Long before the brilliant rays of the moon lit the amphitheatre they struck upon the huge head of the dwarf idol, and there, on this giddy perch, some seventy feet from the ground, and nearly a hundred above the level of the pool of seething water, sat Juanna herself, enthroned in an ivory chair.

She had been divested of her black cloak, and was clad in the robe of snowy linen cut low upon her breast, and fastened round her waist with a girdle.

Her dark hair flowed about her shoulders; in either hand she held the lilies, red and white, and upon her forehead glowed the ruby like a blood-red star.
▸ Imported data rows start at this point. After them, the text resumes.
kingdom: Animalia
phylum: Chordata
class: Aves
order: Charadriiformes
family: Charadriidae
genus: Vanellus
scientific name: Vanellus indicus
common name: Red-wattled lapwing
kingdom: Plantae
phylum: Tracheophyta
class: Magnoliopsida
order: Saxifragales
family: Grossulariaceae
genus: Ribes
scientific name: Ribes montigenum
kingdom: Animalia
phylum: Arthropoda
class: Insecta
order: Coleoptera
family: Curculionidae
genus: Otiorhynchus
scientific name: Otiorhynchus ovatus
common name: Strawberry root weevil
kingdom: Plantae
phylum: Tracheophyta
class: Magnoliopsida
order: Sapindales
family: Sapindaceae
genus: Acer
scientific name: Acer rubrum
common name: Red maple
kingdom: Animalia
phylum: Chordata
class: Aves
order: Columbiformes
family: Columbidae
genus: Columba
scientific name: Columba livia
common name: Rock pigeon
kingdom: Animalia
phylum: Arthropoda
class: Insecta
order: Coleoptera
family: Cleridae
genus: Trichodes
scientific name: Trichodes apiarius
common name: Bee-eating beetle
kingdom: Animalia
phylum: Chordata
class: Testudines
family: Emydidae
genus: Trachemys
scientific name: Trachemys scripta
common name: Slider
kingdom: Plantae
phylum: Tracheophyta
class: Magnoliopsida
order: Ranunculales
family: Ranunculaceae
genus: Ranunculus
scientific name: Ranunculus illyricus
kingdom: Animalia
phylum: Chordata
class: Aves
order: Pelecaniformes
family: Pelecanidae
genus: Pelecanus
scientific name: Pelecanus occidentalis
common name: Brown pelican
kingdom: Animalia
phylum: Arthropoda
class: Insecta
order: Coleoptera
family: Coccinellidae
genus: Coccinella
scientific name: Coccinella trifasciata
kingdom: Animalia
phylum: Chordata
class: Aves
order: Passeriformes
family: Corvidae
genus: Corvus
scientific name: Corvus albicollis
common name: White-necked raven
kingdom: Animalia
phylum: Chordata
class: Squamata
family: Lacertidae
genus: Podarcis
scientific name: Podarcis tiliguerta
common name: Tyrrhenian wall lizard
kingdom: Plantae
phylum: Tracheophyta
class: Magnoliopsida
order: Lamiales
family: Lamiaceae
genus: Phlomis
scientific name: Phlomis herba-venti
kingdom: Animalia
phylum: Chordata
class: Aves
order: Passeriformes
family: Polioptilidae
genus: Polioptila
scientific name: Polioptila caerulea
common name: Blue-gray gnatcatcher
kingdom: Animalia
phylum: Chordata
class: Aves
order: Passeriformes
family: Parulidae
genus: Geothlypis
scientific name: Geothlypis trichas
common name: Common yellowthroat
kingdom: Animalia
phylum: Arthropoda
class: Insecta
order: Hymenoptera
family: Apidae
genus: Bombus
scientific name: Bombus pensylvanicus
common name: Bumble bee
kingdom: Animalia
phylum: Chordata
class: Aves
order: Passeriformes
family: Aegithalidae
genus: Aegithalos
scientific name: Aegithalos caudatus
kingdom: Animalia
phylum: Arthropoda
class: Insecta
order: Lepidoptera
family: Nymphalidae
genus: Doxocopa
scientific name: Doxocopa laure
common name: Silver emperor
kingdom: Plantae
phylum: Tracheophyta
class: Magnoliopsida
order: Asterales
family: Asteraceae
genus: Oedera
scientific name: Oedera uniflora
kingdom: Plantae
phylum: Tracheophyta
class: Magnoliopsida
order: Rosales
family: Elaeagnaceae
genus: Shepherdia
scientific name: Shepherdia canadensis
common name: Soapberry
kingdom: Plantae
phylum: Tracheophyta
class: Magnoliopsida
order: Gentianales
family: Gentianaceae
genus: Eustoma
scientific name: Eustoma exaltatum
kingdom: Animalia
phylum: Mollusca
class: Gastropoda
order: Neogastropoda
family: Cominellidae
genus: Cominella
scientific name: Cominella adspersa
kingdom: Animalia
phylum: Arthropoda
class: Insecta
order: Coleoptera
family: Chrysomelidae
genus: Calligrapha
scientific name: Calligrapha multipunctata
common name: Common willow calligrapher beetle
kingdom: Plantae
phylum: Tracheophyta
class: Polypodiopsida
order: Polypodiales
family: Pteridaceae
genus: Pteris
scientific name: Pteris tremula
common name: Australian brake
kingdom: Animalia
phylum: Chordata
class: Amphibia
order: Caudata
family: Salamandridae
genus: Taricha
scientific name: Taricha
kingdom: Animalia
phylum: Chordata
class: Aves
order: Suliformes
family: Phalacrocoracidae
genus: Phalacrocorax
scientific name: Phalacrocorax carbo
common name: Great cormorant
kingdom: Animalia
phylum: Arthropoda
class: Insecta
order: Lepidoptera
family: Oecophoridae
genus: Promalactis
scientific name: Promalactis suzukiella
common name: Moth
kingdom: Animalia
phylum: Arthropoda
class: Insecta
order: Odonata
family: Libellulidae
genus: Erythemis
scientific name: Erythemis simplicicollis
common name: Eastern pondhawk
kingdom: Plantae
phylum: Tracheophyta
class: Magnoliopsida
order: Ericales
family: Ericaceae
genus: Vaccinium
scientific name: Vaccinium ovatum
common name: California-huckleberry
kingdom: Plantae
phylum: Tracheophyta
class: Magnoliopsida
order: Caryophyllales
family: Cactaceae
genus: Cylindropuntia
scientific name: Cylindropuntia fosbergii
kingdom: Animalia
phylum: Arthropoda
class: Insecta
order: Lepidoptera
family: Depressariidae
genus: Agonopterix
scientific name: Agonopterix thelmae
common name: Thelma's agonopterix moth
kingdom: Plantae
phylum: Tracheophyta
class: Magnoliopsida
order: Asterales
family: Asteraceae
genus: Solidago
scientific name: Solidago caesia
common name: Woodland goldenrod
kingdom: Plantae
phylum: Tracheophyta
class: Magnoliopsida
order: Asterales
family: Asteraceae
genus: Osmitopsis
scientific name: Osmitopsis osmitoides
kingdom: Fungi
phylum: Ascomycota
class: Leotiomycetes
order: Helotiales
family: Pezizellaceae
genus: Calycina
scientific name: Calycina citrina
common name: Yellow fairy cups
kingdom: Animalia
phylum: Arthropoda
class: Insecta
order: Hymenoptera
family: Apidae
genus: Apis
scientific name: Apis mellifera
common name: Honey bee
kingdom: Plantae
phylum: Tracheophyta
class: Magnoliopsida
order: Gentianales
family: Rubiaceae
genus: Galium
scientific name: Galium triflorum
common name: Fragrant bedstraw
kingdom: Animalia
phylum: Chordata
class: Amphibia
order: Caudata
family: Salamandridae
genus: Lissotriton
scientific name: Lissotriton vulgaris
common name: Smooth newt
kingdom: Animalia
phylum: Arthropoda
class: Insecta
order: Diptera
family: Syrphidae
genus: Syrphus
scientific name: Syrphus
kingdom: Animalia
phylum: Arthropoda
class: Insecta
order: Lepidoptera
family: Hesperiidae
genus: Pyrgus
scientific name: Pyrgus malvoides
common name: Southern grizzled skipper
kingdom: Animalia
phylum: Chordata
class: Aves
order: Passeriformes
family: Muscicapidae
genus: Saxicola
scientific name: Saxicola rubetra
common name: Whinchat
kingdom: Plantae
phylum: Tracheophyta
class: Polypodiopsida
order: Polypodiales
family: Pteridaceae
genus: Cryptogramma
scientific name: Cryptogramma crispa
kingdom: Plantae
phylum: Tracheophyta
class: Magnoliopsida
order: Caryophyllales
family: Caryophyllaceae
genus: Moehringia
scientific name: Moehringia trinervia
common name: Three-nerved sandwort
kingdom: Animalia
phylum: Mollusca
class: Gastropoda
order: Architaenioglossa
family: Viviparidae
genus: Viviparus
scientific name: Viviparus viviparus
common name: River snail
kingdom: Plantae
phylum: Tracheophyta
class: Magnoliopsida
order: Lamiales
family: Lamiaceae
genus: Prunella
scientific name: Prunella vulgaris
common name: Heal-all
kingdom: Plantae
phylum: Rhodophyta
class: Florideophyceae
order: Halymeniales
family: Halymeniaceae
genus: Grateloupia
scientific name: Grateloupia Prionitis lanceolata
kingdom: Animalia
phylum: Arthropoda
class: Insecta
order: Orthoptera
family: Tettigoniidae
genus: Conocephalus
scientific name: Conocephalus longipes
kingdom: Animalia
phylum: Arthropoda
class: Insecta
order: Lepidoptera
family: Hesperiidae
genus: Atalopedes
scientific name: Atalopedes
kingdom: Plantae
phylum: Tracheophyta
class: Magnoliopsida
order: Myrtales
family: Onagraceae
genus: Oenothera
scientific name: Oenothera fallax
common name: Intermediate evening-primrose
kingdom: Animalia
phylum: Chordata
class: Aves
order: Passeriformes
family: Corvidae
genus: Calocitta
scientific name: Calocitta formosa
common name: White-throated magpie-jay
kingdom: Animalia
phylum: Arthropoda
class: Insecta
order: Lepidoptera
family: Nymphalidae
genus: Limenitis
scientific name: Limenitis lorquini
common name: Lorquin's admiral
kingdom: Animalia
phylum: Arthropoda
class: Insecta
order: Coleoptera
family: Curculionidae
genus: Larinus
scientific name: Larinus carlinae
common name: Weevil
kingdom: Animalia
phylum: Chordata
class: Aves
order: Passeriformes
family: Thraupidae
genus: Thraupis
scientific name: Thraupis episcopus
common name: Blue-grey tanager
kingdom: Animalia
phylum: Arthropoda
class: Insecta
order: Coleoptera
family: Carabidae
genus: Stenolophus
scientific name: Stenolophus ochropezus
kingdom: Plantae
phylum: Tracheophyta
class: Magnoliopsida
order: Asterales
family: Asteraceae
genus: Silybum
She sat quite still, her eyes set wide in horror; and first the moonlight gleamed upon the gem bound to her forehead, next it showed the pale and lovely face beneath, then her snowy arms and breast, the whiteness of her robes, and the hideous demon head whereon her throne was fixed.
No spirit could have seemed more beautiful than this woman set thus on high in that dark place of blood and fear.

Indeed, in the unearthly light she looked like a spirit, the spirit of beauty triumphing over the hideousness of hell, the angel of light trampling the Devil and his works.
It was not wonderful that this fierce and barbarous people sighed like reeds before the wind when her loveliness dawned upon them, made ethereal by the moon, or that thenceforth Leonard could never think of her quite as he thought of any other woman.